Patterns of Resources and Strains in Personal Networks of Young Adults and Mental Health
Marlène Sapin1, Stéphanie Baggio2
1FORS & Centre of Expertise in Life Course Research LIVES, University of Lausanne, Switzerland; 2Institute of Primary Health Care (BIHAM), University of Bern, Switzerland
This research examines, cross-sectionally, the patterns of resources and strains in personal networks and psychological adjustment in a general population sample of 4000 young men and women in Switzerland, considering the different social markers of the transition to adulthood. We investigated the patterns of support and conflict interdependencies using a typological approach of structural interdependencies, jointly considering both structural features of support and conflict relationships within young adults’ networks.
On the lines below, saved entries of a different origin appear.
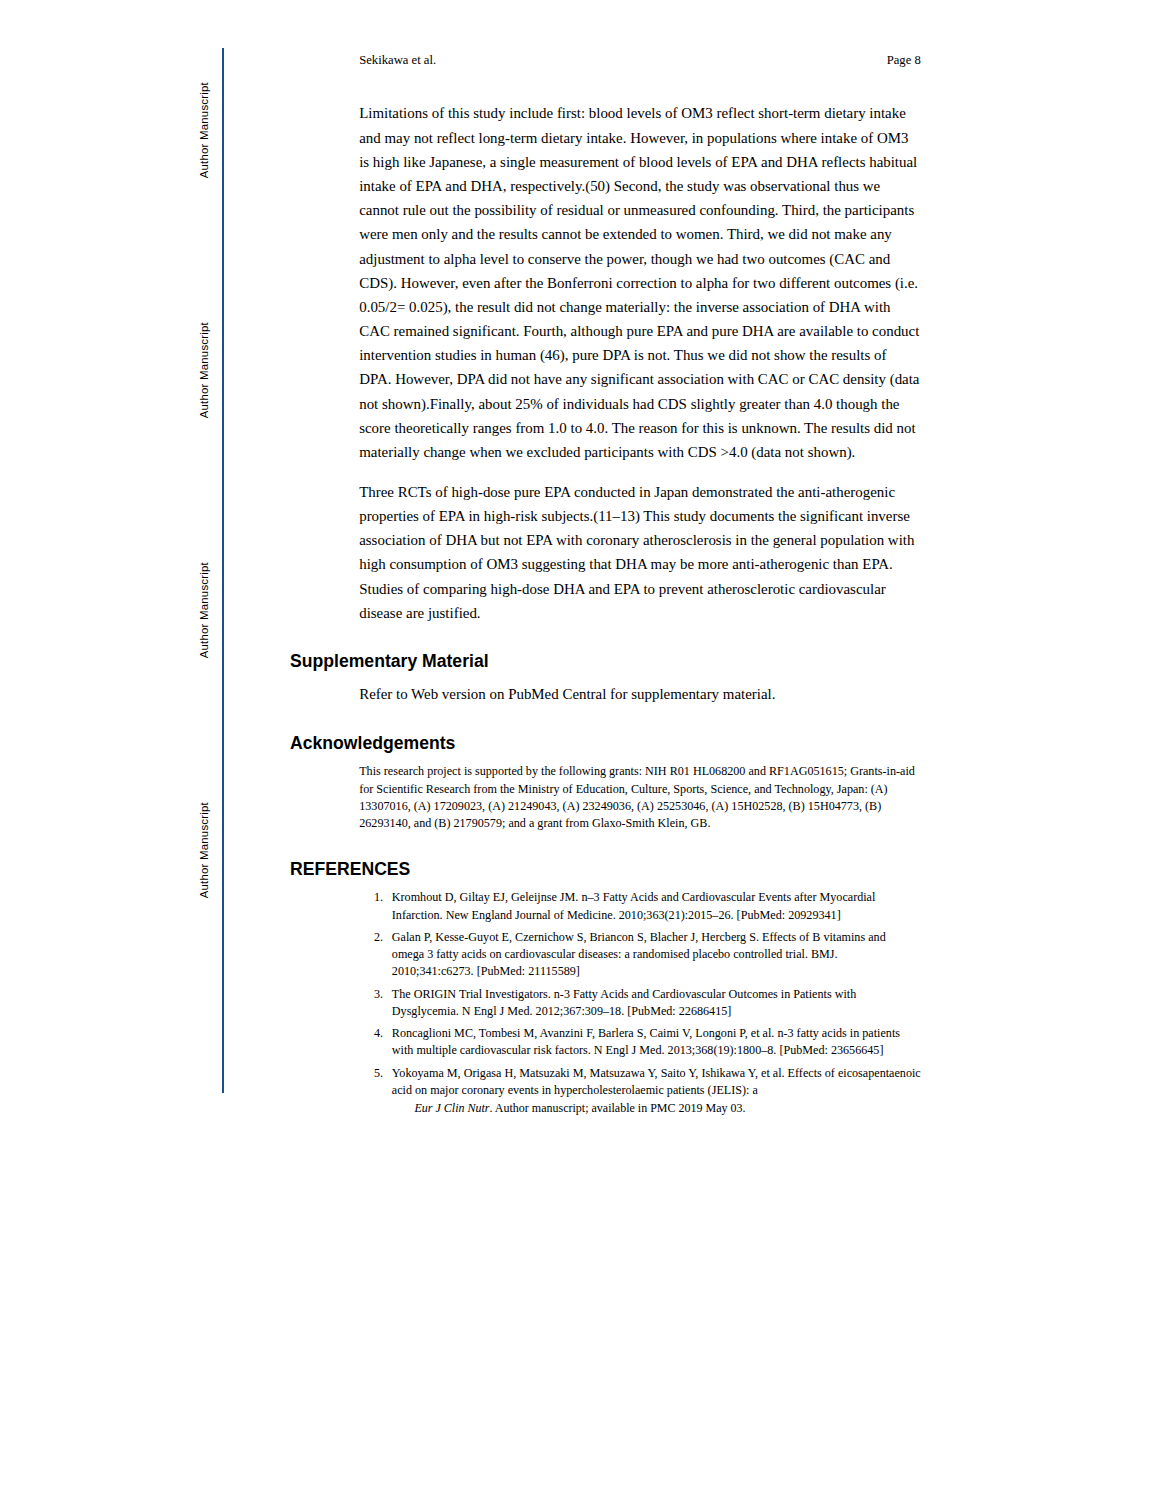Author Manuscript Author Manuscript Author Manuscript Author Manuscript
Sekikawa et al.
Page 8
Limitations of this study include first: blood levels of OM3 reflect short-term dietary intake and may not reflect long-term dietary intake. However, in populations where intake of OM3 is high like Japanese, a single measurement of blood levels of EPA and DHA reflects habitual intake of EPA and DHA, respectively.(50) Second, the study was observational thus we cannot rule out the possibility of residual or unmeasured confounding. Third, the participants were men only and the results cannot be extended to women. Third, we did not make any adjustment to alpha level to conserve the power, though we had two outcomes (CAC and CDS). However, even after the Bonferroni correction to alpha for two different outcomes (i.e. 0.05/2= 0.025), the result did not change materially: the inverse association of DHA with CAC remained significant. Fourth, although pure EPA and pure DHA are available to conduct intervention studies in human (46), pure DPA is not. Thus we did not show the results of DPA. However, DPA did not have any significant association with CAC or CAC density (data not shown).Finally, about 25% of individuals had CDS slightly greater than 4.0 though the score theoretically ranges from 1.0 to 4.0. The reason for this is unknown. The results did not materially change when we excluded participants with CDS >4.0 (data not shown).
Three RCTs of high-dose pure EPA conducted in Japan demonstrated the anti-atherogenic properties of EPA in high-risk subjects.(11–13) This study documents the significant inverse association of DHA but not EPA with coronary atherosclerosis in the general population with high consumption of OM3 suggesting that DHA may be more anti-atherogenic than EPA. Studies of comparing high-dose DHA and EPA to prevent atherosclerotic cardiovascular disease are justified.
Supplementary Material
Refer to Web version on PubMed Central for supplementary material.
Acknowledgements
This research project is supported by the following grants: NIH R01 HL068200 and RF1AG051615; Grants-in-aid for Scientific Research from the Ministry of Education, Culture, Sports, Science, and Technology, Japan: (A) 13307016, (A) 17209023, (A) 21249043, (A) 23249036, (A) 25253046, (A) 15H02528, (B) 15H04773, (B) 26293140, and (B) 21790579; and a grant from Glaxo-Smith Klein, GB.
REFERENCES
Kromhout D, Giltay EJ, Geleijnse JM. n–3 Fatty Acids and Cardiovascular Events after Myocardial Infarction. New England Journal of Medicine. 2010;363(21):2015–26. [PubMed: 20929341]
Galan P, Kesse-Guyot E, Czernichow S, Briancon S, Blacher J, Hercberg S. Effects of B vitamins and omega 3 fatty acids on cardiovascular diseases: a randomised placebo controlled trial. BMJ. 2010;341:c6273. [PubMed: 21115589]
The ORIGIN Trial Investigators. n-3 Fatty Acids and Cardiovascular Outcomes in Patients with Dysglycemia. N Engl J Med. 2012;367:309–18. [PubMed: 22686415]
Roncaglioni MC, Tombesi M, Avanzini F, Barlera S, Caimi V, Longoni P, et al. n-3 fatty acids in patients with multiple cardiovascular risk factors. N Engl J Med. 2013;368(19):1800–8. [PubMed: 23656645]
Yokoyama M, Origasa H, Matsuzaki M, Matsuzawa Y, Saito Y, Ishikawa Y, et al. Effects of eicosapentaenoic acid on major coronary events in hypercholesterolaemic patients (JELIS): a
Eur J Clin Nutr. Author manuscript; available in PMC 2019 May 03.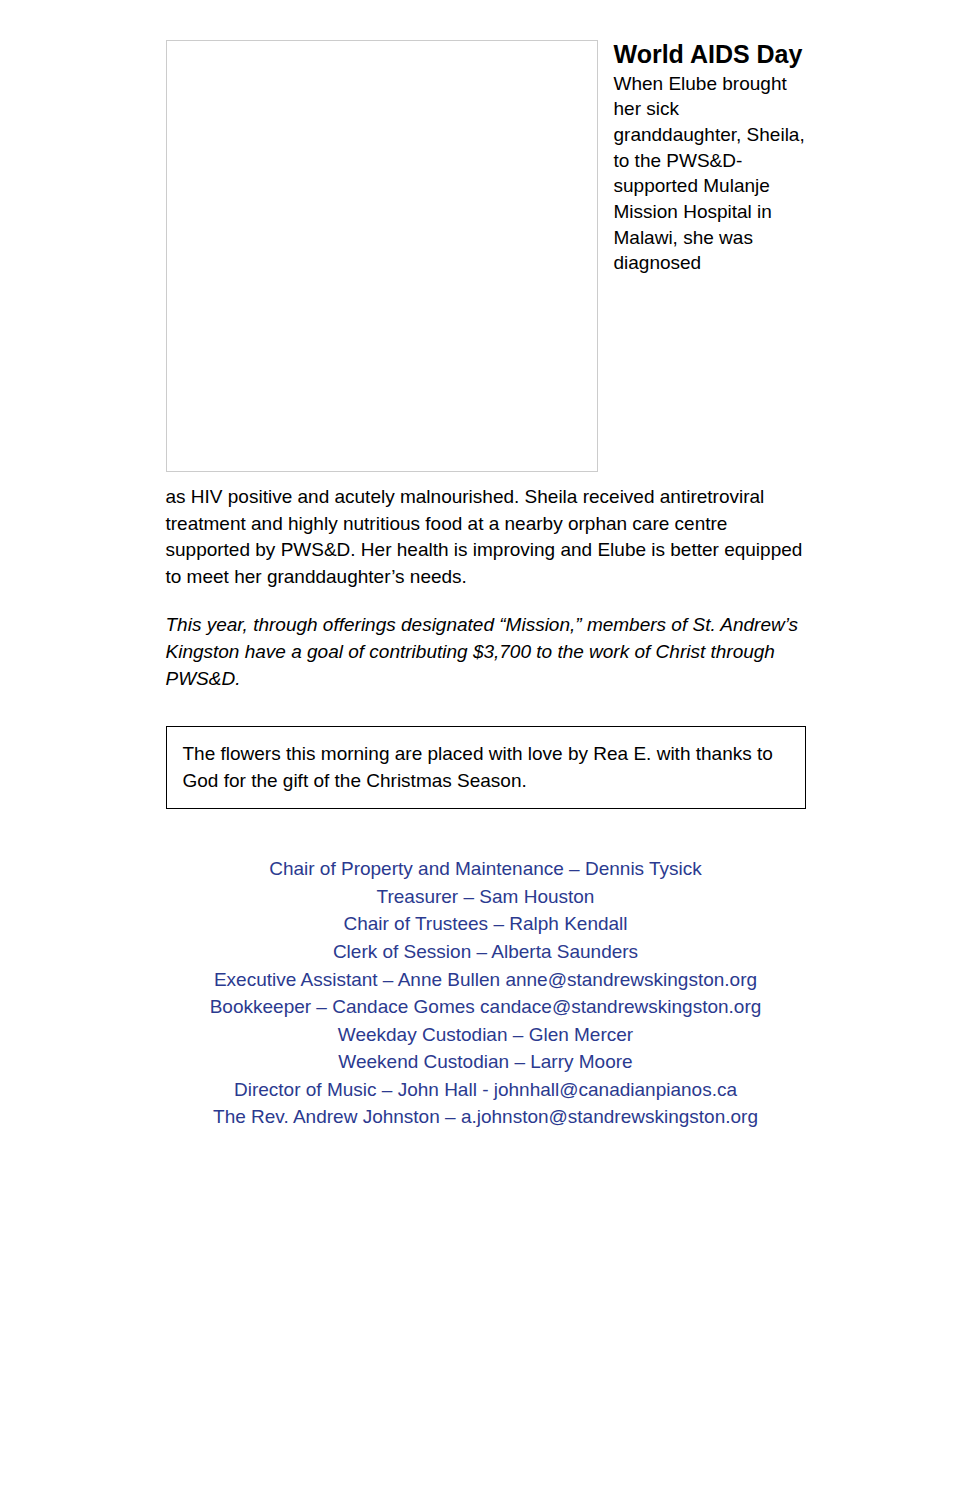World AIDS Day
When Elube brought her sick granddaughter, Sheila, to the PWS&D-supported Mulanje Mission Hospital in Malawi, she was diagnosed
as HIV positive and acutely malnourished. Sheila received antiretroviral treatment and highly nutritious food at a nearby orphan care centre supported by PWS&D. Her health is improving and Elube is better equipped to meet her granddaughter’s needs.
This year, through offerings designated “Mission,” members of St. Andrew’s Kingston have a goal of contributing $3,700 to the work of Christ through PWS&D.
The flowers this morning are placed with love by Rea E. with thanks to God for the gift of the Christmas Season.
Chair of Property and Maintenance – Dennis Tysick
Treasurer – Sam Houston
Chair of Trustees – Ralph Kendall
Clerk of Session – Alberta Saunders
Executive Assistant – Anne Bullen anne@standrewskingston.org
Bookkeeper – Candace Gomes candace@standrewskingston.org
Weekday Custodian – Glen Mercer
Weekend Custodian – Larry Moore
Director of Music – John Hall - johnhall@canadianpianos.ca
The Rev. Andrew Johnston – a.johnston@standrewskingston.org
Six patterns of positive and negative interdependencies were identified, with some reflecting bonding and/or bridging types of network-based social capital, which certainly feature the availability of relational resources. However, other patterns, mixing supportive and conflict relationships, reflect more stress and strains than resources. A pattern also features the presence of sparse supportive and conflicting relationships. Our results showed that young adults embedded in personal networks featuring some bonding social capital had lower levels of distress. On the other hand, those integrated in patterns of interdependencies where stressful relationships are over-represented, or those in a pattern of sparse interdependencies, expressed high levels of distress. Our results showed that patterns or resources and strains matter for the mental health of young adults. We also assessed the extent to which such patterns of support and conflict interdependencies related to the social structure and some transition markers. Our results have policy implications in the current context where the increasing complexity of society makes the transition to adulthood increasingly challenging for a significant part of young people.